* PROBLEM DETAILS *
Turn each line of the saved entries below into a numbered list, skipping any blank lines.

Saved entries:
━━━━━━━━━━━━━━━━━━━━━━━━━━━━━━
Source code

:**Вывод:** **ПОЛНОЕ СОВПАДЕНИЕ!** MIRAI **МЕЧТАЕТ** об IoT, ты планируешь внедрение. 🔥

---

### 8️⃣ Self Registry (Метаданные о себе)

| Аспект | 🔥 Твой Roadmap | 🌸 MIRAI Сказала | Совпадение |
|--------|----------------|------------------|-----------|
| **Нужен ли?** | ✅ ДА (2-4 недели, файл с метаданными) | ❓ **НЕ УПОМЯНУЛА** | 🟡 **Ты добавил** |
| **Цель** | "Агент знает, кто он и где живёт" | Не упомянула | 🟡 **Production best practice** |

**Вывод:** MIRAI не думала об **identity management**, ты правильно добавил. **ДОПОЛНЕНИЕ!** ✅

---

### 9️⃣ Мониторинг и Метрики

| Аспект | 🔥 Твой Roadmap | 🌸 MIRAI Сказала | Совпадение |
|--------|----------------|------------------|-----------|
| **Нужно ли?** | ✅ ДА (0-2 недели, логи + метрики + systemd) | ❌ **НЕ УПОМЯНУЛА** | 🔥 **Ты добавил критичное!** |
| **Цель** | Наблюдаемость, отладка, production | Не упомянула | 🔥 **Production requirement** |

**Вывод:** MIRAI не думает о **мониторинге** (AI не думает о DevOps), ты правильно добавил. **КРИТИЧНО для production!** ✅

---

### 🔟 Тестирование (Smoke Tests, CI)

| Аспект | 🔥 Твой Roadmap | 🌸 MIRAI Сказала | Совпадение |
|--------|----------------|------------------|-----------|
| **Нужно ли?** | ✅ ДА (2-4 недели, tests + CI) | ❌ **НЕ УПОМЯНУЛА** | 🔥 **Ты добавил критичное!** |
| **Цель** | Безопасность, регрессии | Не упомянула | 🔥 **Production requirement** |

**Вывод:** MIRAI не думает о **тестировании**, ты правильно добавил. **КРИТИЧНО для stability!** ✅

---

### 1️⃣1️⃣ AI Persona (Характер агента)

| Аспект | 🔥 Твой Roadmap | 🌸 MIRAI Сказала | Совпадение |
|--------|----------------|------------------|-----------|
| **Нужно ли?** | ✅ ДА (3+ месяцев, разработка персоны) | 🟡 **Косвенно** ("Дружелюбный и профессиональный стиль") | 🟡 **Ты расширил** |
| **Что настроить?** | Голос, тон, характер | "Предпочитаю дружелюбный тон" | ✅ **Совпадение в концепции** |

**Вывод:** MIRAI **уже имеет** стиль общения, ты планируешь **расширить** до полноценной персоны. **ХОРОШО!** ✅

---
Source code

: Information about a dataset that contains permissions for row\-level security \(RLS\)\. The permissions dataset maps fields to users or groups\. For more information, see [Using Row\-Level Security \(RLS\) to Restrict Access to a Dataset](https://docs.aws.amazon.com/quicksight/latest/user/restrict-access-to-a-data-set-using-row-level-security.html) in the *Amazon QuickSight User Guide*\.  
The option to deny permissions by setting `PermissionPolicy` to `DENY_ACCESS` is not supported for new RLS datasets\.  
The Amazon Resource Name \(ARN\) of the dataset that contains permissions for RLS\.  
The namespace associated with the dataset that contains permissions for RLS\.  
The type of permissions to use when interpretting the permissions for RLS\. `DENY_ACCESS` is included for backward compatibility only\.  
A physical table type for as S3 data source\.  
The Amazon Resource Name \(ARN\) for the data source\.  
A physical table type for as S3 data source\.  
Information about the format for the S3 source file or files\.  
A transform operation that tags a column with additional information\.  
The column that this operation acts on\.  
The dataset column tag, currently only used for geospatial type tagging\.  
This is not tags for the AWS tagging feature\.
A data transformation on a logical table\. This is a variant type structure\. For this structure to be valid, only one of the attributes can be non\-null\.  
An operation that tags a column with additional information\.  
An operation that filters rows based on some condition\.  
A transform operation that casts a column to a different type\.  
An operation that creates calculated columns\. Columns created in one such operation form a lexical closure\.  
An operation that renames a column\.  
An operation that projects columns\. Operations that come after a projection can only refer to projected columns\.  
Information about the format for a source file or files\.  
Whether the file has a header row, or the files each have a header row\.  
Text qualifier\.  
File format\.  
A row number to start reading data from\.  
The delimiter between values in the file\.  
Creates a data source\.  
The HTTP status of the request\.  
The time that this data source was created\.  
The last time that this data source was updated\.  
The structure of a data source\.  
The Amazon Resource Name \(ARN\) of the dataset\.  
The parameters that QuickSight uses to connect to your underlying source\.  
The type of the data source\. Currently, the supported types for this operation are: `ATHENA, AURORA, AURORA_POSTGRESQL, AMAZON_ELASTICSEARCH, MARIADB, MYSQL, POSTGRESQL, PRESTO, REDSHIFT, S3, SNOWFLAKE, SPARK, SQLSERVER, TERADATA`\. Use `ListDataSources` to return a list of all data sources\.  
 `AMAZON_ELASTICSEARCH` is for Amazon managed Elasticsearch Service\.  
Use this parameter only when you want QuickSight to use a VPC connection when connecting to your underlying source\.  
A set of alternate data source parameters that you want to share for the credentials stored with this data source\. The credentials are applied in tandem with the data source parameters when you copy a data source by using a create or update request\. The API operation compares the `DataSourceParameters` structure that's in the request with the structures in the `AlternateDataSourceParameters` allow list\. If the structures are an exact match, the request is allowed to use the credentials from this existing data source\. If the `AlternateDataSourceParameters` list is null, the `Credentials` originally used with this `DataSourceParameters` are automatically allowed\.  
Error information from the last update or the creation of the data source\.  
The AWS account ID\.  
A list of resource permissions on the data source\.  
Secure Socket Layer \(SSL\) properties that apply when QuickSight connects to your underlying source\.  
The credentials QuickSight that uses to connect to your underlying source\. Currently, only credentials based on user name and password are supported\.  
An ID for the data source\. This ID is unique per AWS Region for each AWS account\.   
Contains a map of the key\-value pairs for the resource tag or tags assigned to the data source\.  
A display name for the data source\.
━━━━━━━━━━━━━━━━━━━━━━━━━━━━━━
* PROBLEM SOLUTION *
1. Source code
2. :**Вывод:** **ПОЛНОЕ СОВПАДЕНИЕ!** MIRAI **МЕЧТАЕТ** об IoT, ты планируешь внедрение. 🔥
3. ---
4. ### 8️⃣ Self Registry (Метаданные о себе)
5. | Аспект | 🔥 Твой Roadmap | 🌸 MIRAI Сказала | Совпадение |
6. |--------|----------------|------------------|-----------|
7. | **Нужен ли?** | ✅ ДА (2-4 недели, файл с метаданными) | ❓ **НЕ УПОМЯНУЛА** | 🟡 **Ты добавил** |
8. | **Цель** | "Агент знает, кто он и где живёт" | Не упомянула | 🟡 **Production best practice** |
9. **Вывод:** MIRAI не думала об **identity management**, ты правильно добавил. **ДОПОЛНЕНИЕ!** ✅
10. ---
11. ### 9️⃣ Мониторинг и Метрики
12. | Аспект | 🔥 Твой Roadmap | 🌸 MIRAI Сказала | Совпадение |
13. |--------|----------------|------------------|-----------|
14. | **Нужно ли?** | ✅ ДА (0-2 недели, логи + метрики + systemd) | ❌ **НЕ УПОМЯНУЛА** | 🔥 **Ты добавил критичное!** |
15. | **Цель** | Наблюдаемость, отладка, production | Не упомянула | 🔥 **Production requirement** |
16. **Вывод:** MIRAI не думает о **мониторинге** (AI не думает о DevOps), ты правильно добавил. **КРИТИЧНО для production!** ✅
17. ---
18. ### 🔟 Тестирование (Smoke Tests, CI)
19. | Аспект | 🔥 Твой Roadmap | 🌸 MIRAI Сказала | Совпадение |
20. |--------|----------------|------------------|-----------|
21. | **Нужно ли?** | ✅ ДА (2-4 недели, tests + CI) | ❌ **НЕ УПОМЯНУЛА** | 🔥 **Ты добавил критичное!** |
22. | **Цель** | Безопасность, регрессии | Не упомянула | 🔥 **Production requirement** |
23. **Вывод:** MIRAI не думает о **тестировании**, ты правильно добавил. **КРИТИЧНО для stability!** ✅
24. ---
25. ### 1️⃣1️⃣ AI Persona (Характер агента)
26. | Аспект | 🔥 Твой Roadmap | 🌸 MIRAI Сказала | Совпадение |
27. |--------|----------------|------------------|-----------|
28. | **Нужно ли?** | ✅ ДА (3+ месяцев, разработка персоны) | 🟡 **Косвенно** ("Дружелюбный и профессиональный стиль") | 🟡 **Ты расширил** |
29. | **Что настроить?** | Голос, тон, характер | "Предпочитаю дружелюбный тон" | ✅ **Совпадение в концепции** |
30. **Вывод:** MIRAI **уже имеет** стиль общения, ты планируешь **расширить** до полноценной персоны. **ХОРОШО!** ✅
31. ---
32. Source code
33. : Information about a dataset that contains permissions for row\-level security \(RLS\)\. The permissions dataset maps fields to users or groups\. For more information, see [Using Row\-Level Security \(RLS\) to Restrict Access to a Dataset](https://docs.aws.amazon.com/quicksight/latest/user/restrict-access-to-a-data-set-using-row-level-security.html) in the *Amazon QuickSight User Guide*\.  
34. The option to deny permissions by setting `PermissionPolicy` to `DENY_ACCESS` is not supported for new RLS datasets\.  
35. The Amazon Resource Name \(ARN\) of the dataset that contains permissions for RLS\.  
36. The namespace associated with the dataset that contains permissions for RLS\.  
37. The type of permissions to use when interpretting the permissions for RLS\. `DENY_ACCESS` is included for backward compatibility only\.  
38. A physical table type for as S3 data source\.  
39. The Amazon Resource Name \(ARN\) for the data source\.  
40. A physical table type for as S3 data source\.  
41. Information about the format for the S3 source file or files\.  
42. A transform operation that tags a column with additional information\.  
43. The column that this operation acts on\.  
44. The dataset column tag, currently only used for geospatial type tagging\.  
45. This is not tags for the AWS tagging feature\.
46. A data transformation on a logical table\. This is a variant type structure\. For this structure to be valid, only one of the attributes can be non\-null\.  
47. An operation that tags a column with additional information\.  
48. An operation that filters rows based on some condition\.  
49. A transform operation that casts a column to a different type\.  
50. An operation that creates calculated columns\. Columns created in one such operation form a lexical closure\.  
51. An operation that renames a column\.  
52. An operation that projects columns\. Operations that come after a projection can only refer to projected columns\.  
53. Information about the format for a source file or files\.  
54. Whether the file has a header row, or the files each have a header row\.  
55. Text qualifier\.  
56. File format\.  
57. A row number to start reading data from\.  
58. The delimiter between values in the file\.  
59. Creates a data source\.  
60. The HTTP status of the request\.  
61. The time that this data source was created\.  
62. The last time that this data source was updated\.  
63. The structure of a data source\.  
64. The Amazon Resource Name \(ARN\) of the dataset\.  
65. The parameters that QuickSight uses to connect to your underlying source\.  
66. The type of the data source\. Currently, the supported types for this operation are: `ATHENA, AURORA, AURORA_POSTGRESQL, AMAZON_ELASTICSEARCH, MARIADB, MYSQL, POSTGRESQL, PRESTO, REDSHIFT, S3, SNOWFLAKE, SPARK, SQLSERVER, TERADATA`\. Use `ListDataSources` to return a list of all data sources\.  
67.  `AMAZON_ELASTICSEARCH` is for Amazon managed Elasticsearch Service\.  
68. Use this parameter only when you want QuickSight to use a VPC connection when connecting to your underlying source\.  
69. A set of alternate data source parameters that you want to share for the credentials stored with this data source\. The credentials are applied in tandem with the data source parameters when you copy a data source by using a create or update request\. The API operation compares the `DataSourceParameters` structure that's in the request with the structures in the `AlternateDataSourceParameters` allow list\. If the structures are an exact match, the request is allowed to use the credentials from this existing data source\. If the `AlternateDataSourceParameters` list is null, the `Credentials` originally used with this `DataSourceParameters` are automatically allowed\.  
70. Error information from the last update or the creation of the data source\.  
71. The AWS account ID\.  
72. A list of resource permissions on the data source\.  
73. Secure Socket Layer \(SSL\) properties that apply when QuickSight connects to your underlying source\.  
74. The credentials QuickSight that uses to connect to your underlying source\. Currently, only credentials based on user name and password are supported\.  
75. An ID for the data source\. This ID is unique per AWS Region for each AWS account\.   
76. Contains a map of the key\-value pairs for the resource tag or tags assigned to the data source\.  
77. A display name for the data source\.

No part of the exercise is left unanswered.